Как можно подверстать все эти русские козьи песни к Эдварду Олби, сочинившему, говорят, трагедию? Общий знаменатель – равнодушие природы, как сказал поэт, глухота бытия к страстям и надеждам человека. Олби претендует на трагедию, потому что наделил своего героев -Мартина, его друга-моралиста, жену Стиви, едва ли не самую Сильвию – страстью. Можно подумать, что по-русски его козу звали бы Тамарой: "И страстные дикие звуки Всю ночь раздавалися там". Эта ассоциация у меня – из мемуарных записей Ахматовой, о нэпманском Детском Селе двадцатых годов, где у всех хозяев были козы и всех звали почему-то Тамарами. Вспоминается и Розанов, сказавший, что решающий аргумент в пользу высшего положения человека, его, так сказать, богоизбранности, есть способность человека к скотоложству. Из этого верховного положения человека следует выводить все его триумфы, а также трагедии.
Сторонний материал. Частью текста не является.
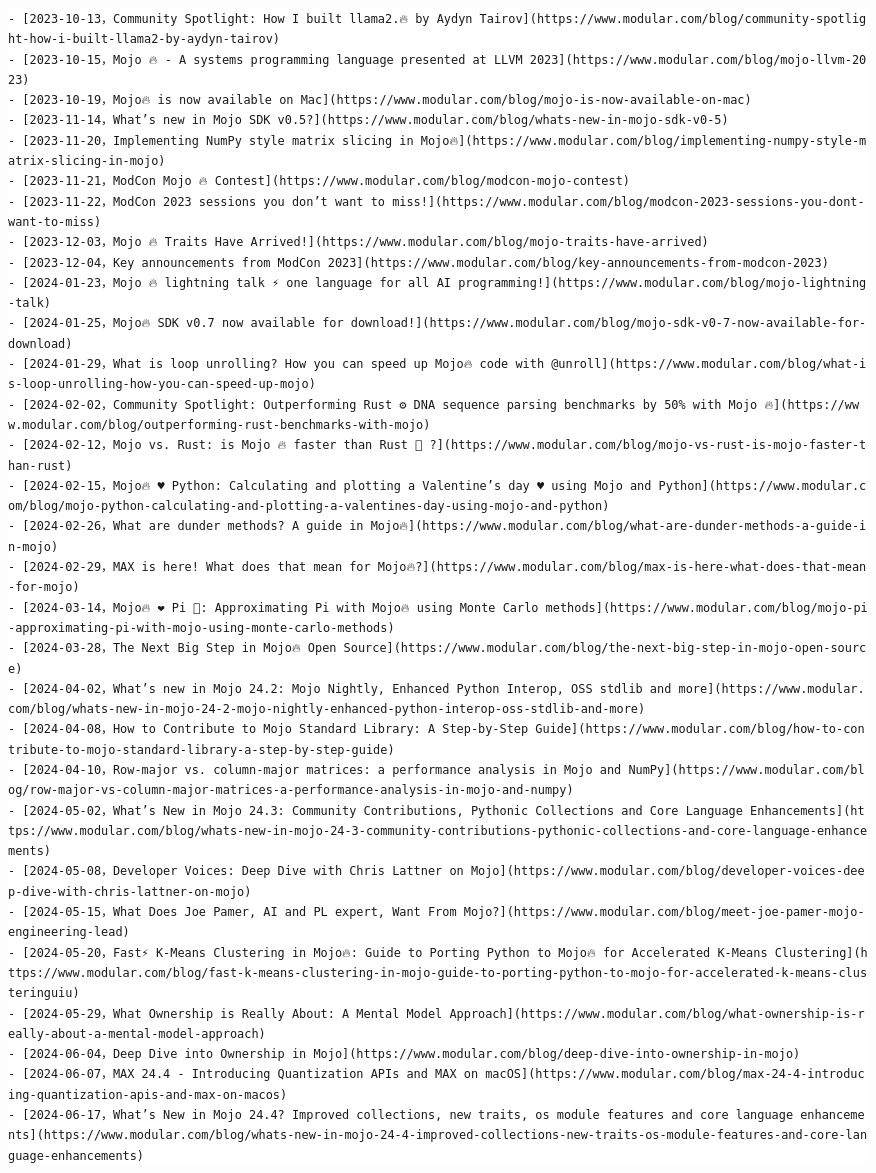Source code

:     - [2023-10-13，Community Spotlight: How I built llama2.🔥 by Aydyn Tairov](https://www.modular.com/blog/community-spotlight-how-i-built-llama2-by-aydyn-tairov)
    - [2023-10-15，Mojo 🔥 - A systems programming language presented at LLVM 2023](https://www.modular.com/blog/mojo-llvm-2023)
    - [2023-10-19，Mojo🔥 is now available on Mac](https://www.modular.com/blog/mojo-is-now-available-on-mac)
    - [2023-11-14，What’s new in Mojo SDK v0.5?](https://www.modular.com/blog/whats-new-in-mojo-sdk-v0-5)
    - [2023-11-20，Implementing NumPy style matrix slicing in Mojo🔥](https://www.modular.com/blog/implementing-numpy-style-matrix-slicing-in-mojo)
    - [2023-11-21，ModCon Mojo 🔥 Contest](https://www.modular.com/blog/modcon-mojo-contest)
    - [2023-11-22，ModCon 2023 sessions you don’t want to miss!](https://www.modular.com/blog/modcon-2023-sessions-you-dont-want-to-miss)
    - [2023-12-03，Mojo 🔥 Traits Have Arrived!](https://www.modular.com/blog/mojo-traits-have-arrived)
    - [2023-12-04，Key announcements from ModCon 2023](https://www.modular.com/blog/key-announcements-from-modcon-2023)
    - [2024-01-23，Mojo 🔥 lightning talk ⚡️ one language for all AI programming!](https://www.modular.com/blog/mojo-lightning-talk)
    - [2024-01-25，Mojo🔥 SDK v0.7 now available for download!](https://www.modular.com/blog/mojo-sdk-v0-7-now-available-for-download)
    - [2024-01-29，What is loop unrolling? How you can speed up Mojo🔥 code with @unroll](https://www.modular.com/blog/what-is-loop-unrolling-how-you-can-speed-up-mojo)
    - [2024-02-02，Community Spotlight: Outperforming Rust ⚙️ DNA sequence parsing benchmarks by 50% with Mojo 🔥](https://www.modular.com/blog/outperforming-rust-benchmarks-with-mojo)
    - [2024-02-12，Mojo vs. Rust: is Mojo 🔥 faster than Rust 🦀 ?](https://www.modular.com/blog/mojo-vs-rust-is-mojo-faster-than-rust)
    - [2024-02-15，Mojo🔥 ♥️ Python: Calculating and plotting a Valentine’s day ♥️ using Mojo and Python](https://www.modular.com/blog/mojo-python-calculating-and-plotting-a-valentines-day-using-mojo-and-python)
    - [2024-02-26，What are dunder methods? A guide in Mojo🔥](https://www.modular.com/blog/what-are-dunder-methods-a-guide-in-mojo)
    - [2024-02-29，MAX is here! What does that mean for Mojo🔥?](https://www.modular.com/blog/max-is-here-what-does-that-mean-for-mojo)
    - [2024-03-14，Mojo🔥 ❤️ Pi 🥧: Approximating Pi with Mojo🔥 using Monte Carlo methods](https://www.modular.com/blog/mojo-pi-approximating-pi-with-mojo-using-monte-carlo-methods)
    - [2024-03-28，The Next Big Step in Mojo🔥 Open Source](https://www.modular.com/blog/the-next-big-step-in-mojo-open-source)
    - [2024-04-02，What’s new in Mojo 24.2: Mojo Nightly, Enhanced Python Interop, OSS stdlib and more](https://www.modular.com/blog/whats-new-in-mojo-24-2-mojo-nightly-enhanced-python-interop-oss-stdlib-and-more)
    - [2024-04-08，How to Contribute to Mojo Standard Library: A Step-by-Step Guide](https://www.modular.com/blog/how-to-contribute-to-mojo-standard-library-a-step-by-step-guide)
    - [2024-04-10，Row-major vs. column-major matrices: a performance analysis in Mojo and NumPy](https://www.modular.com/blog/row-major-vs-column-major-matrices-a-performance-analysis-in-mojo-and-numpy)
    - [2024-05-02，What’s New in Mojo 24.3: Community Contributions, Pythonic Collections and Core Language Enhancements](https://www.modular.com/blog/whats-new-in-mojo-24-3-community-contributions-pythonic-collections-and-core-language-enhancements)
    - [2024-05-08，Developer Voices: Deep Dive with Chris Lattner on Mojo](https://www.modular.com/blog/developer-voices-deep-dive-with-chris-lattner-on-mojo)
    - [2024-05-15，What Does Joe Pamer, AI and PL expert, Want From Mojo?](https://www.modular.com/blog/meet-joe-pamer-mojo-engineering-lead)
    - [2024-05-20，Fast⚡ K-Means Clustering in Mojo🔥: Guide to Porting Python to Mojo🔥 for Accelerated K-Means Clustering](https://www.modular.com/blog/fast-k-means-clustering-in-mojo-guide-to-porting-python-to-mojo-for-accelerated-k-means-clusteringuiu)
    - [2024-05-29，What Ownership is Really About: A Mental Model Approach](https://www.modular.com/blog/what-ownership-is-really-about-a-mental-model-approach)
    - [2024-06-04，Deep Dive into Ownership in Mojo](https://www.modular.com/blog/deep-dive-into-ownership-in-mojo)
    - [2024-06-07，MAX 24.4 - Introducing Quantization APIs and MAX on macOS](https://www.modular.com/blog/max-24-4-introducing-quantization-apis-and-max-on-macos)
    - [2024-06-17，What’s New in Mojo 24.4? Improved collections, new traits, os module features and core language enhancements](https://www.modular.com/blog/whats-new-in-mojo-24-4-improved-collections-new-traits-os-module-features-and-core-language-enhancements)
Василий Аксенов – вчерашний и всегдашний
Готовясь к юбилею Василия Аксенова, я начал, как и полагается, с начала: перечитал его первую вещь – повесть "Коллеги". И надо сказать, не пожалел о содеянном.
Известно, что писатель, задумав в эмиграции издавать полное собрание сочинений, первый том открыл "Коллегами". Это ведь не просто академическая скрупулезность (издание заведомо не научное), а, скажем хотя бы так, уважение к своему прошлому. Аксенову нечего стыдиться в своем прошлом. Вещь – вполне на уровне времени, которое старалось стать выше себя. Это называлось оттепелью, в литературе же было журналом "Юность". "Коллеги" – казовая вещь для "Юности", эталон и образец. Она сформировала эстетику пресловутых шестидесятых годов – времени, которого, в сущности, не было. Это был промежуток, затянувшаяся стоянка на полустанке. Но не застой, когда пассажиры, отчаявшись, начинают обустраиваться в своих купейных и плацкартных, а ожидание скорой отправки к некоей станции. Станция называлась "коммунизм" и вызывала в памяти бодрые песни 20-х годов.
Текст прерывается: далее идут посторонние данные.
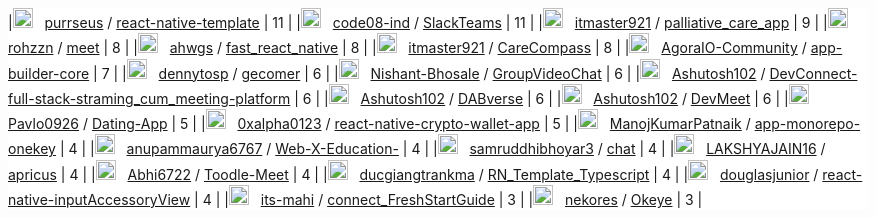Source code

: |<img class="avatar mr-2" src="https://avatars.githubusercontent.com/u/65167352?s=40&v=4" width="20" height="20" alt="">  &nbsp; [purrseus](https://github.com/purrseus) / [react-native-template](https://github.com/purrseus/react-native-template) | 11 |
|<img class="avatar mr-2" src="https://avatars.githubusercontent.com/u/69002338?s=40&v=4" width="20" height="20" alt="">  &nbsp; [code08-ind](https://github.com/code08-ind) / [SlackTeams](https://github.com/code08-ind/SlackTeams) | 11 |
|<img class="avatar mr-2" src="https://avatars.githubusercontent.com/u/30616771?s=40&v=4" width="20" height="20" alt="">  &nbsp; [itmaster921](https://github.com/itmaster921) / [palliative_care_app](https://github.com/itmaster921/palliative_care_app) | 9 |
|<img class="avatar mr-2" src="https://avatars.githubusercontent.com/u/47408756?s=40&v=4" width="20" height="20" alt="">  &nbsp; [rohzzn](https://github.com/rohzzn) / [meet](https://github.com/rohzzn/meet) | 8 |
|<img class="avatar mr-2" src="https://avatars.githubusercontent.com/u/26664586?s=40&v=4" width="20" height="20" alt="">  &nbsp; [ahwgs](https://github.com/ahwgs) / [fast_react_native](https://github.com/ahwgs/fast_react_native) | 8 |
|<img class="avatar mr-2" src="https://avatars.githubusercontent.com/u/30616771?s=40&v=4" width="20" height="20" alt="">  &nbsp; [itmaster921](https://github.com/itmaster921) / [CareCompass](https://github.com/itmaster921/CareCompass) | 8 |
|<img class="avatar mr-2" src="https://avatars.githubusercontent.com/u/33639345?s=40&v=4" width="20" height="20" alt="">  &nbsp; [AgoraIO-Community](https://github.com/AgoraIO-Community) / [app-builder-core](https://github.com/AgoraIO-Community/app-builder-core) | 7 |
|<img class="avatar mr-2" src="https://avatars.githubusercontent.com/u/70377017?s=40&v=4" width="20" height="20" alt="">  &nbsp; [dennytosp](https://github.com/dennytosp) / [gecomer](https://github.com/dennytosp/gecomer) | 6 |
|<img class="avatar mr-2" src="https://avatars.githubusercontent.com/u/77777251?s=40&v=4" width="20" height="20" alt="">  &nbsp; [Nishant-Bhosale](https://github.com/Nishant-Bhosale) / [GroupVideoChat](https://github.com/Nishant-Bhosale/GroupVideoChat) | 6 |
|<img class="avatar mr-2" src="https://avatars.githubusercontent.com/u/75971776?s=40&v=4" width="20" height="20" alt="">  &nbsp; [Ashutosh102](https://github.com/Ashutosh102) / [DevConnect-full-stack-straming_cum_meeting-platform](https://github.com/Ashutosh102/DevConnect-full-stack-straming_cum_meeting-platform) | 6 |
|<img class="avatar mr-2" src="https://avatars.githubusercontent.com/u/75971776?s=40&v=4" width="20" height="20" alt="">  &nbsp; [Ashutosh102](https://github.com/Ashutosh102) / [DABverse](https://github.com/Ashutosh102/DABverse) | 6 |
|<img class="avatar mr-2" src="https://avatars.githubusercontent.com/u/75971776?s=40&v=4" width="20" height="20" alt="">  &nbsp; [Ashutosh102](https://github.com/Ashutosh102) / [DevMeet](https://github.com/Ashutosh102/DevMeet) | 6 |
|<img class="avatar mr-2" src="https://avatars.githubusercontent.com/u/56422264?s=40&v=4" width="20" height="20" alt="">  &nbsp; [Pavlo0926](https://github.com/Pavlo0926) / [Dating-App](https://github.com/Pavlo0926/Dating-App) | 5 |
|<img class="avatar mr-2" src="https://avatars.githubusercontent.com/u/87886706?s=40&v=4" width="20" height="20" alt="">  &nbsp; [0xalpha0123](https://github.com/0xalpha0123) / [react-native-crypto-wallet-app](https://github.com/0xalpha0123/react-native-crypto-wallet-app) | 5 |
|<img class="avatar mr-2" src="https://avatars.githubusercontent.com/u/69416841?s=40&v=4" width="20" height="20" alt="">  &nbsp; [ManojKumarPatnaik](https://github.com/ManojKumarPatnaik) / [app-monorepo-onekey](https://github.com/ManojKumarPatnaik/app-monorepo-onekey) | 4 |
|<img class="avatar mr-2" src="https://avatars.githubusercontent.com/u/96181413?s=40&v=4" width="20" height="20" alt="">  &nbsp; [anupammaurya6767](https://github.com/anupammaurya6767) / [Web-X-Education-](https://github.com/anupammaurya6767/Web-X-Education-) | 4 |
|<img class="avatar mr-2" src="https://avatars.githubusercontent.com/u/52337446?s=40&v=4" width="20" height="20" alt="">  &nbsp; [samruddhibhoyar3](https://github.com/samruddhibhoyar3) / [chat](https://github.com/samruddhibhoyar3/chat) | 4 |
|<img class="avatar mr-2" src="https://avatars.githubusercontent.com/u/81555595?s=40&v=4" width="20" height="20" alt="">  &nbsp; [LAKSHYAJAIN16](https://github.com/LAKSHYAJAIN16) / [apricus](https://github.com/LAKSHYAJAIN16/apricus) | 4 |
|<img class="avatar mr-2" src="https://avatars.githubusercontent.com/u/62201123?s=40&v=4" width="20" height="20" alt="">  &nbsp; [Abhi6722](https://github.com/Abhi6722) / [Toodle-Meet](https://github.com/Abhi6722/Toodle-Meet) | 4 |
|<img class="avatar mr-2" src="https://avatars.githubusercontent.com/u/42663734?s=40&v=4" width="20" height="20" alt="">  &nbsp; [ducgiangtrankma](https://github.com/ducgiangtrankma) / [RN_Template_Typescript](https://github.com/ducgiangtrankma/RN_Template_Typescript) | 4 |
|<img class="avatar mr-2" src="https://avatars.githubusercontent.com/u/1512341?s=40&v=4" width="20" height="20" alt="">  &nbsp; [douglasjunior](https://github.com/douglasjunior) / [react-native-inputAccessoryView](https://github.com/douglasjunior/react-native-inputAccessoryView) | 4 |
|<img class="avatar mr-2" src="https://avatars.githubusercontent.com/u/104795672?s=40&v=4" width="20" height="20" alt="">  &nbsp; [its-mahi](https://github.com/its-mahi) / [connect_FreshStartGuide](https://github.com/its-mahi/connect_FreshStartGuide) | 3 |
|<img class="avatar mr-2" src="https://avatars.githubusercontent.com/u/107180159?s=40&v=4" width="20" height="20" alt="">  &nbsp; [nekores](https://github.com/nekores) / [Okeye](https://github.com/nekores/Okeye) | 3 |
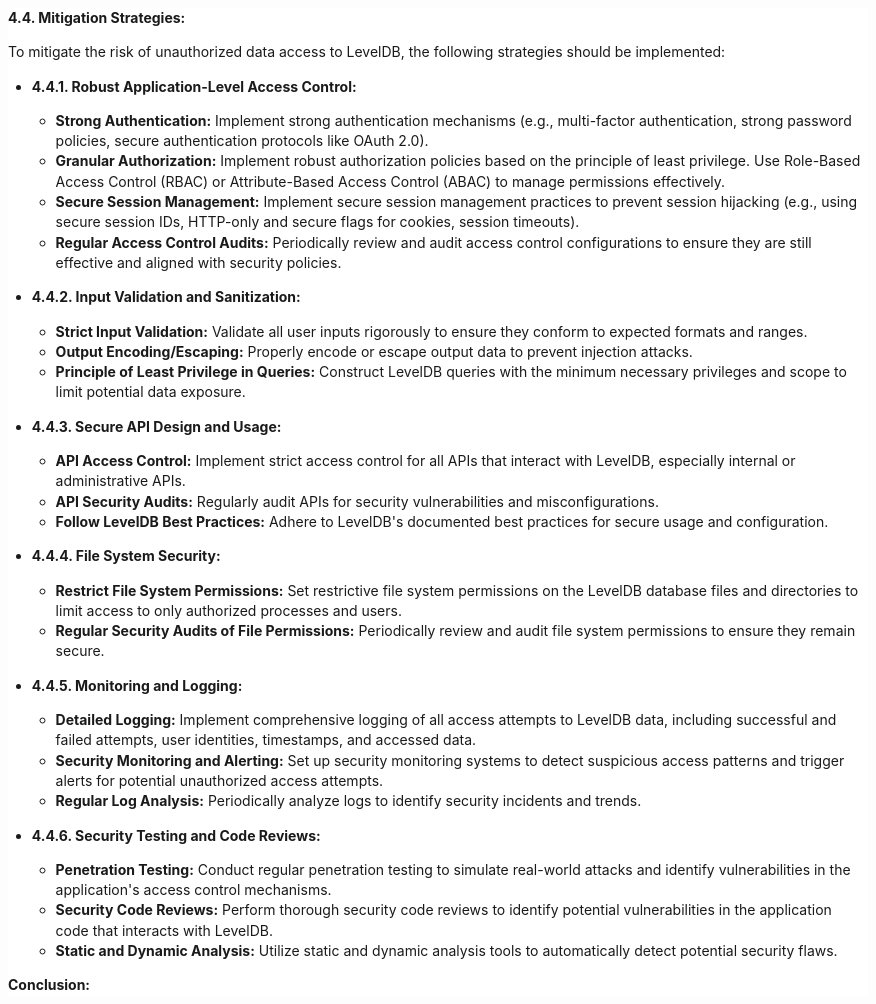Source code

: **4.4. Mitigation Strategies:**

To mitigate the risk of unauthorized data access to LevelDB, the following strategies should be implemented:

* **4.4.1. Robust Application-Level Access Control:**
    * **Strong Authentication:** Implement strong authentication mechanisms (e.g., multi-factor authentication, strong password policies, secure authentication protocols like OAuth 2.0).
    * **Granular Authorization:** Implement robust authorization policies based on the principle of least privilege. Use Role-Based Access Control (RBAC) or Attribute-Based Access Control (ABAC) to manage permissions effectively.
    * **Secure Session Management:**  Implement secure session management practices to prevent session hijacking (e.g., using secure session IDs, HTTP-only and secure flags for cookies, session timeouts).
    * **Regular Access Control Audits:**  Periodically review and audit access control configurations to ensure they are still effective and aligned with security policies.

* **4.4.2. Input Validation and Sanitization:**
    * **Strict Input Validation:**  Validate all user inputs rigorously to ensure they conform to expected formats and ranges.
    * **Output Encoding/Escaping:**  Properly encode or escape output data to prevent injection attacks.
    * **Principle of Least Privilege in Queries:**  Construct LevelDB queries with the minimum necessary privileges and scope to limit potential data exposure.

* **4.4.3. Secure API Design and Usage:**
    * **API Access Control:**  Implement strict access control for all APIs that interact with LevelDB, especially internal or administrative APIs.
    * **API Security Audits:**  Regularly audit APIs for security vulnerabilities and misconfigurations.
    * **Follow LevelDB Best Practices:**  Adhere to LevelDB's documented best practices for secure usage and configuration.

* **4.4.4. File System Security:**
    * **Restrict File System Permissions:**  Set restrictive file system permissions on the LevelDB database files and directories to limit access to only authorized processes and users.
    * **Regular Security Audits of File Permissions:**  Periodically review and audit file system permissions to ensure they remain secure.

* **4.4.5. Monitoring and Logging:**
    * **Detailed Logging:**  Implement comprehensive logging of all access attempts to LevelDB data, including successful and failed attempts, user identities, timestamps, and accessed data.
    * **Security Monitoring and Alerting:**  Set up security monitoring systems to detect suspicious access patterns and trigger alerts for potential unauthorized access attempts.
    * **Regular Log Analysis:**  Periodically analyze logs to identify security incidents and trends.

* **4.4.6. Security Testing and Code Reviews:**
    * **Penetration Testing:**  Conduct regular penetration testing to simulate real-world attacks and identify vulnerabilities in the application's access control mechanisms.
    * **Security Code Reviews:**  Perform thorough security code reviews to identify potential vulnerabilities in the application code that interacts with LevelDB.
    * **Static and Dynamic Analysis:**  Utilize static and dynamic analysis tools to automatically detect potential security flaws.

**Conclusion:**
У Аксенова, конечно, как у каждого талантливого человека, было свое индивидуальное расписание, персональная программа. Он на этом полустанке долго не задержался. "Коллеги" производят впечатление сочинения на заданную тему, исполненного заведомым отличником. Надо было сдать экзамен, дающий права на дальнейшее пребывание в литературе. Нужно было отбыть номер, отслужить срок на действительной.
Сказанное отдает некоторым цинизмом – и вот возникает вопрос: а присущ ли цинизм самому Аксенову? Не в том ли своеобразное обаяние того времени, что многие искренне приняли его? Поверили в возможность хорошего коммунизма?
Или всё-таки просто сделали вид, что поверили?
Приведем одно место из "Коллег", в конце повести, когда бандит Бугров пытается убить Сашу Зеленина. Максимов вспоминает, как ловили Бугрова:
"Вот они, рабочие, грузчики, лесорубы, шоферы, милиционеры, идущие в атаку на старый мир! На мир, где в дело пускались ножи, где жизнь не стоила и копейки, где людей сжигали мрачные страсти. Мы идем, мы все в атаке, в лобовой атаке вот уже сорок лет. Мы держимся рассыпанной по всему миру цепью. Мы атакует не только то, что вне нас, но и то, что внутри поднимается временами. Уныние, неверие, цинизм – это тоже оттуда, из того мира. Это еще живет в нас, и временами может показаться, что только это и живет в нас. Нет. Потому мы и новые люди, что боремся с этим, и побеждаем, и находим свое место в рассыпанной цепи".
Знаете, что это такое? Реминисценция Багрицкого, сразу двух его стихотворений: "Механики, чекисты, рыбоводы" и второго, так и названного "Рассыпанной цепью". Вспоминается в повести, натурально, и кронштадтский лед, на который нас бросала молодость. Это была мантра шестидесятых. Помните чтение этих стихов в фильме "Дикая собака Динго"? Вполне можно допустить, что начитанный молодой прозаик хорошо знал стихи Багрицкого, но еще лучше их знал и помнил давний приятель поэта, возглавлявший в то оттепельное время журнал "Юность", – Валентин Катаев.